Instituten als het ILSI, hetgeen ik overigens niet beschouw als een lobbyclub maar als een wetenschappelijk netwerk, kunnen
hierin een nuttige functie vervullen. Op zichzelf zie ik er geen probleem in dat EFSA bestuursleden of panelleden deel uitmaken
van of samenwerken met zulke instituten. Uiteraard dienen overheidsinstellingen als EFSA wel de onafhankelijkheid van de experts
uiterst zorgvuldig te waarborgen. Dat doet EFSA ook, onder andere via verklaringen van belangen van alle medewerkers, die
via internet voor een ieder zijn in te zien. Dat onder de gegeven omstandigheden mw. Banati omwille van de beeldvorming haar
bestuurspositie bij het ILSI heeft neergelegd vind ik begrijpelijk en verstandig. Mij is duidelijk dat haar onafhankelijkheid
niet ter discussie staat.
Tot slot wil ik benadrukken dat ik de EFSA beoordeel op basis van haar resultaten. Hoewel de wetenschappelijke adviezen van
de EFSA van groot belang zijn, is het niet zo dat ik blind vaar op de EFSA. Experts van alle lidstaten hebben inzicht in de
aanvragen waarover EFSA adviseert en kunnen hierop commentaar geven.
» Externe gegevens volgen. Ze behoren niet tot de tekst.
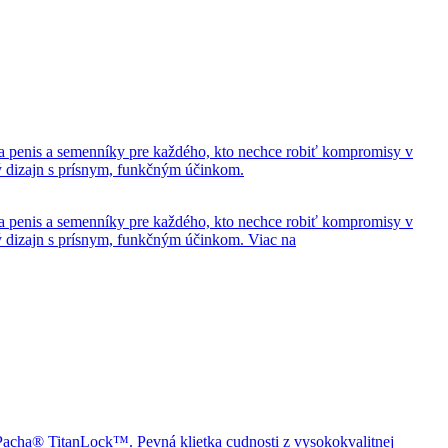
 penis a semenníky pre každého, kto nechce robiť kompromisy v
ný dizajn s prísnym, funkčným účinkom.
 penis a semenníky pre každého, kto nechce robiť kompromisy v
ný dizajn s prísnym, funkčným účinkom.
Viac na
oPacha® TitanLock™. Pevná klietka cudnosti z vysokokvalitnej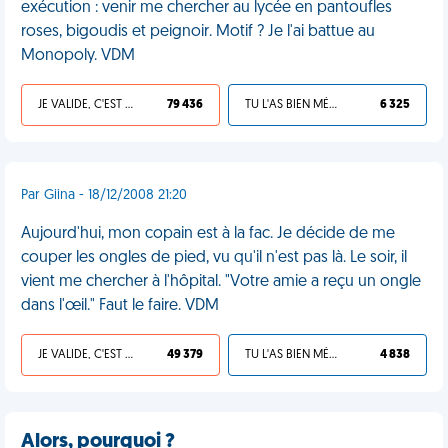
exécution : venir me chercher au lycée en pantoufles
roses, bigoudis et peignoir. Motif ? Je l'ai battue au
Monopoly. VDM
JE VALIDE, C'EST UNE VDM
79 436
TU L'AS BIEN MÉRITÉ
6 325
Par Giina - 18/12/2008 21:20
Aujourd'hui, mon copain est à la fac. Je décide de me
couper les ongles de pied, vu qu'il n'est pas là. Le soir, il
vient me chercher à l'hôpital. "Votre amie a reçu un ongle
dans l'œil." Faut le faire. VDM
JE VALIDE, C'EST UNE VDM
49 379
TU L'AS BIEN MÉRITÉ
4 838
Alors, pourquoi ?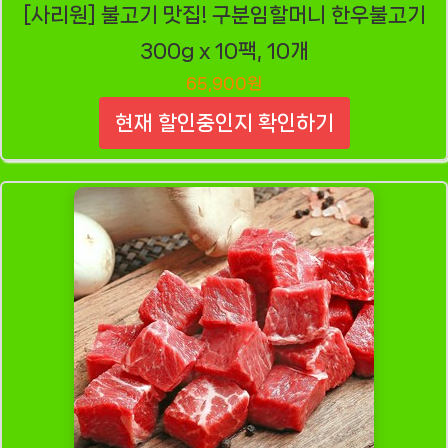
[사리원] 불고기 맛집! 구분임할머니 한우불고기
300g x 10팩, 10개
65,900원
현재 할인중인지 확인하기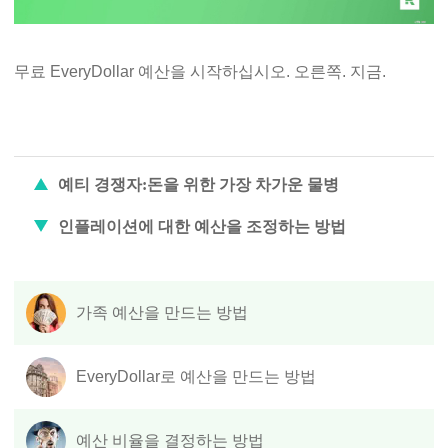
무료 EveryDollar 예산을 시작하십시오. 오른쪽. 지금.
예티 경쟁자:돈을 위한 가장 차가운 물병
인플레이션에 대한 예산을 조정하는 방법
가족 예산을 만드는 방법
EveryDollar로 예산을 만드는 방법
예산 비율을 결정하는 방법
In Nederland kijken hierbij experts mee van de Commissie
Genetische Modificatie (COGEM), het RIKILT Instituut voor voedselveiligheid en het RIVM. Op basis van hun inbreng geeft Nederland
zo nodig commentaar op de aanvragen. Tot nu toe heeft EFSA de commentaren van Nederland steeds zorgvuldig en naar tevredenheid
meegenomen in haar advies. De commentaren en de wijze van verwerking van alle commentaren worden toegelicht in een aparte
bijlage bij het advies.
Ik hoop met deze brief duidelijk te hebben gemaakt dat en waarom ik niet twijfel aan de onafhankelijkheid en expertise van
de EFSA. De EFSA vervult een belangrijke rol in het zorgvuldige beoordelingssysteem van genetisch gemodificeerde organismen
in de EU en doet dit op een zorgvuldige en transparante manier.